Silver lining! Good news on jobs amid layoffs – these startups are recruiting employees in India (representative image)
Recruitment news: While world-renowned technology giants like Amazon, Meta, and Google are laying off thousands of employees, some Indian startups are hiring employees to expand their teams to fuel growth. We have announced our intention to hire you.
According to Layoffs.fyi, a website that tracks layoffs since March 2020, a total of 489 technology companies reported laying off 1,38,512 employees in 2023. Similarly, in 2022, more than 1,000 technology companies laid off around 1,54,000 employees. . Some companies cited the pandemic situation, inflation and the conflict in Ukraine and Russia as reasons for the layoffs, while others said the layoffs were part of cost-cutting and restructuring efforts to ensure their survival. Ta.

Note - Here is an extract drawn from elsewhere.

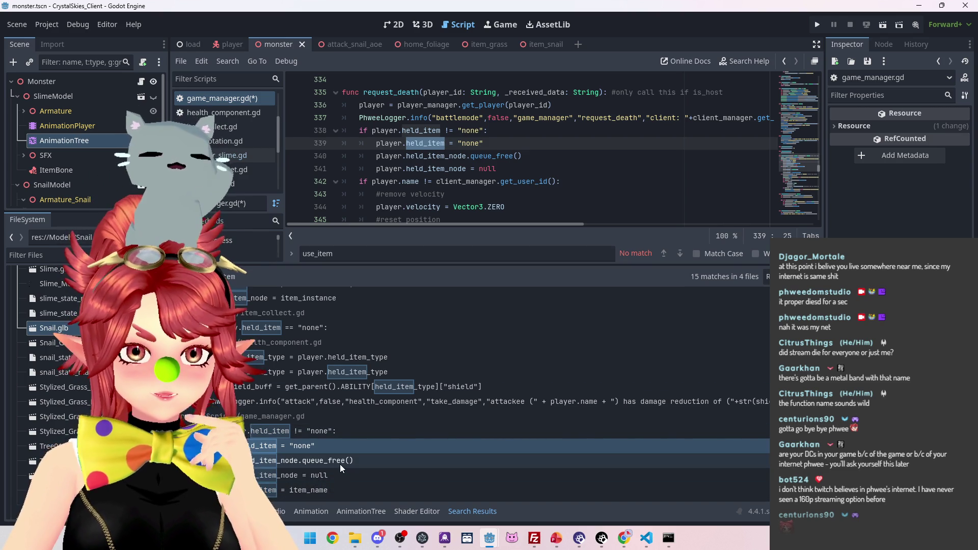
Step: Open the held_item = item_name match in game_manager.gd and add a blank line after line 430
left_click(328, 493)
scroll(462, 180, "up", 1)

Recently, on March 15th, Facebook's parent company Meta Platforms announced a second round of layoffs, cutting 10,000 jobs. Last December, the tech giant announced it would lay off 11,000 employees.
List of startups planning to hire employees in India
physics wallah: Unicorn edtech company Physics Waller also said it plans to hire 2,500 employees in various roles this fiscal year. The company currently has 6,500 employees, including more than 2,000 teachers and education professionals.
“This significant recruitment is in line with the brand’s ambitious growth goals as we continue to provide the highest standards of learning opportunities for our students. ” PW said in a statement.
Liferay: The US-based cloud-powered digital user experience platform (DXP) provider has announced that it wants to double its headcount in India. The company plans to hire more than 200 employees over the next two years. The company has also opened a new office in Bangalore to expand its operations in the country.
“With a strong foothold in 19 countries across EMEA, APAC and the Americas, this global technology company aims to attract the best talent in India and expand its local presence. Over the year, Liferay's Bengaluru office plans to hire experienced entry-level engineering and management graduates for a variety of roles focused on cloud technology, product development, operations, marketing and sales.” said Liferay in a statement.
TSAW Drone: Drone technology startup TSAW Drones has announced aggressive plans to increase its talent pool by hiring more than 350 new employees by the end of 2023. The startup currently has about 50 full-time employees, and with a planned hiring rush, the startup is on track to grow to more than 400 employees.
Sudhanshu Mishra, Head of Human Resources, TSAW Drones, said, “Indian startups and businesses have been hit hard by the funding winter, with thousands of employees being laid off recently. The addressable market for what we do at Drones is unprecedented, especially in times of economic turmoil and transition. Our new professional staff not only positions us to dominate the industry; It will also have a significant impact on the advancement of this new field. Additionally, it will be as positive for new employees as it will be as essential to our growth and success as it is to modeling innovative drone technology solutions for our clients. We intend to maintain a safe working environment.”
CLXNS: CLXNS, a digital-first debt resolution company, has announced the hiring of more than 800 employees. The company plans to hire in all areas, from product, engineering and design to marketing and data analytics. The company is actively recruiting experienced professionals to fill key leadership roles, as well as mid-level talent with technology expertise.
Manavjeet Singh of CLXNS said: “While the current market scenario is volatile, we strongly feel that there is no right or wrong time to hire talent. We believe there will definitely be a boom. Therefore, we expect opportunities for ethical debt resolution to increase significantly.”